Future-House / paper-qa

High accuracy RAG for answering questions from scientific documents with citations
Apache License 2.0
6.44k stars 618 forks source link

Added `writer.wait_merging_threads` call #628

Closed jamesbraza closed 1 month ago

jamesbraza commented 1 month ago

Per advice in https://github.com/quickwit-oss/tantivy-py/issues/359#issuecomment-2430441432

cjrh commented 4 weeks ago

I hope it's ok me stopping by, I just wanted to do a quick check on the merging_threads addition.

hopefully this doesn't hurt performance

In your code, it will definitely hurt async concurrency, but probably not data throughput for indexing. I don't know whether your application is sensitive to the concurrency impact or not. Handwaving some numbers, if your application usually serves say 10k concurrent connections, a little blocking code like the writer interactions you have could drop that to, say 1k if it was in a hot path. It probably isn't, but using these made up numbers that's the kind of impact blocking code has inside async event loops. (OTOH if you have very few concurrent IO-bound tasks/users then it probably doesn't matter)

wait_merging_threads makes it worse, but you already are doing blocking operations with the writer so this is an existing issue.

        async def _add_document() -> None:
            if not await self.filecheck(index_doc["file_location"], index_doc["body"]):
                try:
                    writer: IndexWriter = (await self.index).writer()
                    writer.add_document(Document.from_dict(index_doc))  # type: ignore[call-arg]
                    writer.commit()
                    writer.wait_merging_threads()

                    filehash = self.filehash(index_doc["body"])
                    (await self.index_files)[index_doc["file_location"]] = filehash
                    if document:
                        docs_index_dir = await self.docs_index_directory
                        async with await anyio.open_file(
                            docs_index_dir / f"{filehash}.{self.storage.extension()}",
                            "wb",
                        ) as f:
                            await f.write(self.storage.write_to_string(document))
                    self.changed = True
                except ValueError as e:
                    if "Failed to acquire Lockfile: LockBusy." in str(e):
                        raise AsyncRetryError("Failed to acquire lock.") from e
                    raise

The issue is that all interactions with the writer that touch disk are blocking, and wait_merging_threads is especially blocking.

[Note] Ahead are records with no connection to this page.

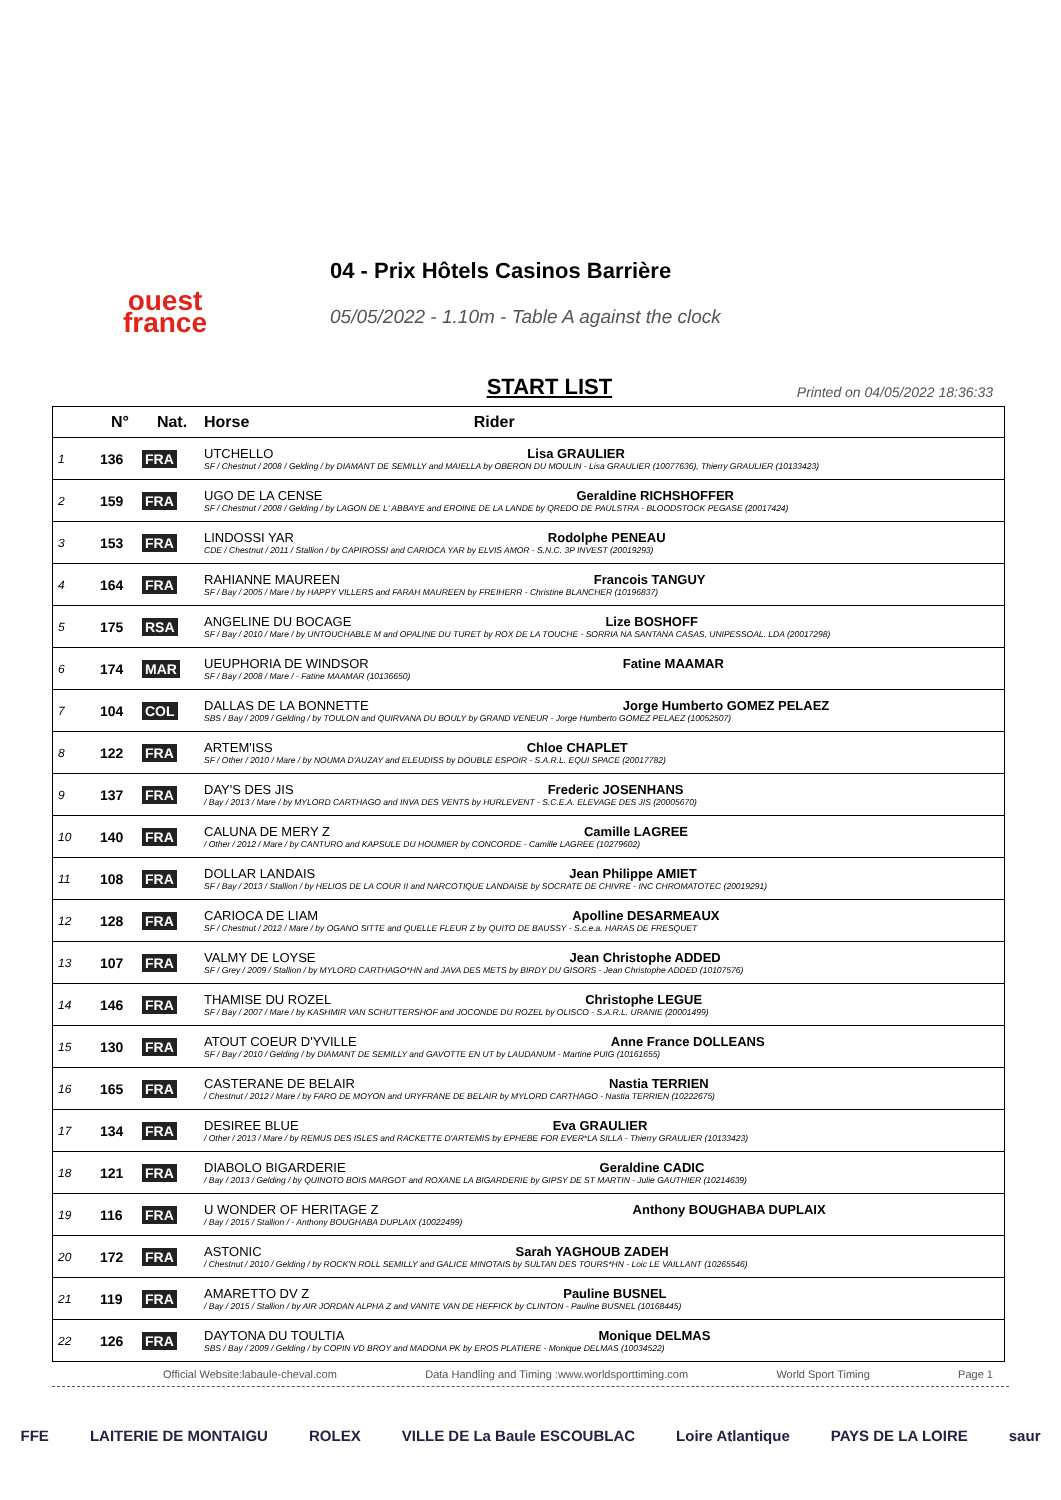ouest
france
04 - Prix Hôtels Casinos Barrière
05/05/2022 - 1.10m - Table A against the clock
START LIST
Printed on 04/05/2022 18:36:33
| | N° | Nat. | Horse Rider |
| --- | --- | --- | --- |
| 1 | 136 | FRA | UTCHELLO Lisa GRAULIER SF / Chestnut / 2008 / Gelding / by DIAMANT DE SEMILLY and MAIELLA by OBERON DU MOULIN - Lisa GRAULIER (10077636), Thierry GRAULIER (10133423) |
| 2 | 159 | FRA | UGO DE LA CENSE Geraldine RICHSHOFFER SF / Chestnut / 2008 / Gelding / by LAGON DE L' ABBAYE and EROINE DE LA LANDE by QREDO DE PAULSTRA - BLOODSTOCK PEGASE (20017424) |
| 3 | 153 | FRA | LINDOSSI YAR Rodolphe PENEAU CDE / Chestnut / 2011 / Stallion / by CAPIROSSI and CARIOCA YAR by ELVIS AMOR - S.N.C. 3P INVEST (20019293) |
| 4 | 164 | FRA | RAHIANNE MAUREEN Francois TANGUY SF / Bay / 2005 / Mare / by HAPPY VILLERS and FARAH MAUREEN by FREIHERR - Christine BLANCHER (10196837) |
| 5 | 175 | RSA | ANGELINE DU BOCAGE Lize BOSHOFF SF / Bay / 2010 / Mare / by UNTOUCHABLE M and OPALINE DU TURET by ROX DE LA TOUCHE - SORRIA NA SANTANA CASAS, UNIPESSOAL. LDA (20017298) |
| 6 | 174 | MAR | UEUPHORIA DE WINDSOR Fatine MAAMAR SF / Bay / 2008 / Mare / - Fatine MAAMAR (10136650) |
| 7 | 104 | COL | DALLAS DE LA BONNETTE Jorge Humberto GOMEZ PELAEZ SBS / Bay / 2009 / Gelding / by TOULON and QUIRVANA DU BOULY by GRAND VENEUR - Jorge Humberto GOMEZ PELAEZ (10052507) |
| 8 | 122 | FRA | ARTEM'ISS Chloe CHAPLET SF / Other / 2010 / Mare / by NOUMA D'AUZAY and ELEUDISS by DOUBLE ESPOIR - S.A.R.L. EQUI SPACE (20017782) |
| 9 | 137 | FRA | DAY'S DES JIS Frederic JOSENHANS / Bay / 2013 / Mare / by MYLORD CARTHAGO and INVA DES VENTS by HURLEVENT - S.C.E.A. ELEVAGE DES JIS (20005670) |
| 10 | 140 | FRA | CALUNA DE MERY Z Camille LAGREE / Other / 2012 / Mare / by CANTURO and KAPSULE DU HOUMIER by CONCORDE - Camille LAGREE (10279602) |
| 11 | 108 | FRA | DOLLAR LANDAIS Jean Philippe AMIET SF / Bay / 2013 / Stallion / by HELIOS DE LA COUR II and NARCOTIQUE LANDAISE by SOCRATE DE CHIVRE - INC CHROMATOTEC (20019291) |
| 12 | 128 | FRA | CARIOCA DE LIAM Apolline DESARMEAUX SF / Chestnut / 2012 / Mare / by OGANO SITTE and QUELLE FLEUR Z by QUITO DE BAUSSY - S.c.e.a. HARAS DE FRESQUET |
| 13 | 107 | FRA | VALMY DE LOYSE Jean Christophe ADDED SF / Grey / 2009 / Stallion / by MYLORD CARTHAGO*HN and JAVA DES METS by BIRDY DU GISORS - Jean Christophe ADDED (10107576) |
| 14 | 146 | FRA | THAMISE DU ROZEL Christophe LEGUE SF / Bay / 2007 / Mare / by KASHMIR VAN SCHUTTERSHOF and JOCONDE DU ROZEL by OLISCO - S.A.R.L. URANIE (20001499) |
| 15 | 130 | FRA | ATOUT COEUR D'YVILLE Anne France DOLLEANS SF / Bay / 2010 / Gelding / by DIAMANT DE SEMILLY and GAVOTTE EN UT by LAUDANUM - Martine PUIG (10161655) |
| 16 | 165 | FRA | CASTERANE DE BELAIR Nastia TERRIEN / Chestnut / 2012 / Mare / by FARO DE MOYON and URYFRANE DE BELAIR by MYLORD CARTHAGO - Nastia TERRIEN (10222675) |
| 17 | 134 | FRA | DESIREE BLUE Eva GRAULIER / Other / 2013 / Mare / by REMUS DES ISLES and RACKETTE D'ARTEMIS by EPHEBE FOR EVER*LA SILLA - Thierry GRAULIER (10133423) |
| 18 | 121 | FRA | DIABOLO BIGARDERIE Geraldine CADIC / Bay / 2013 / Gelding / by QUINOTO BOIS MARGOT and ROXANE LA BIGARDERIE by GIPSY DE ST MARTIN - Julie GAUTHIER (10214639) |
| 19 | 116 | FRA | U WONDER OF HERITAGE Z Anthony BOUGHABA DUPLAIX / Bay / 2015 / Stallion / - Anthony BOUGHABA DUPLAIX (10022499) |
| 20 | 172 | FRA | ASTONIC Sarah YAGHOUB ZADEH / Chestnut / 2010 / Gelding / by ROCK'N ROLL SEMILLY and GALICE MINOTAIS by SULTAN DES TOURS*HN - Loic LE VAILLANT (10265546) |
| 21 | 119 | FRA | AMARETTO DV Z Pauline BUSNEL / Bay / 2015 / Stallion / by AIR JORDAN ALPHA Z and VANITE VAN DE HEFFICK by CLINTON - Pauline BUSNEL (10168445) |
| 22 | 126 | FRA | DAYTONA DU TOULTIA Monique DELMAS SBS / Bay / 2009 / Gelding / by COPIN VD BROY and MADONA PK by EROS PLATIERE - Monique DELMAS (10034522) |
Official Website:labaule-cheval.com Data Handling and Timing :www.worldsporttiming.com World Sport Timing Page 1
FFE LAITERIE DE MONTAIGU ROLEX VILLE DE La Baule ESCOUBLAC Loire Atlantique PAYS DE LA LOIRE saur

It doesn't normally take a long time, but even hundreds of milliseconds are going to tank your asyncio concurrency. To resolve this, you would have to perform the writer operations inside a thread or a subprocess. I had a quick look in the tantivy-py source and I don't think the writer operations release the GIL, which means you'll probably need a subprocess. This can be set up with run_in_executor.

It might look something like this (pseudocode):

def writer_stuff(index_path, index_docs):
    writer: IndexWriter = Index.open(index_path).writer(heap_size=1000 * 1000 * 1000)
    for index_doc in index_docs:
        writer.add_document(Document.from_dict(index_doc))  # type: ignore[call-arg]

    writer.commit()
    writer.wait_merging_threads()

And then at the call site

async def _add():
    ...
    index_docs = ...
    exe = concurrent.futures.ProcessPoolExecutor()
    loop = asyncio.get_running_loop()
    await loop.run_in_executor(exe, writer_stuff, index_path, index_docs)
    ...

This kind of code is annoying to write, because any parameters that cross the interprocess boundary do so in a pickle and that's why I pass the index_path instead of an index instance. It is what it is. Index may already be pickleable, I haven't checked.

cjrh commented 4 weeks ago

(fyi @mskarlin @jamesbraza )

jamesbraza commented 3 weeks ago

Hello @cjrh sorry we had some stuff that delayed me a bit on a response. Thanks for your thoughts/time here, it's much appreciated, and actually this PR turns out to be a massive win:

So it turns out by not calling wait_merging_threads, we were missing out on tons of compaction.

I might suggest to tantivy-py to somehow tweak the interface on IndexWriter to make this more seamless, so other people don't miss out on this same gain.


Per your comment on multiprocessing/GIL, that is a great suggestion. I opened https://github.com/Future-House/paper-qa/issues/646 to make sure we track this possibility

cjrh commented 3 weeks ago

good to hear 👍🏼

22 files sounds much more like what I was expecting. You should no longer be seeing the memory error.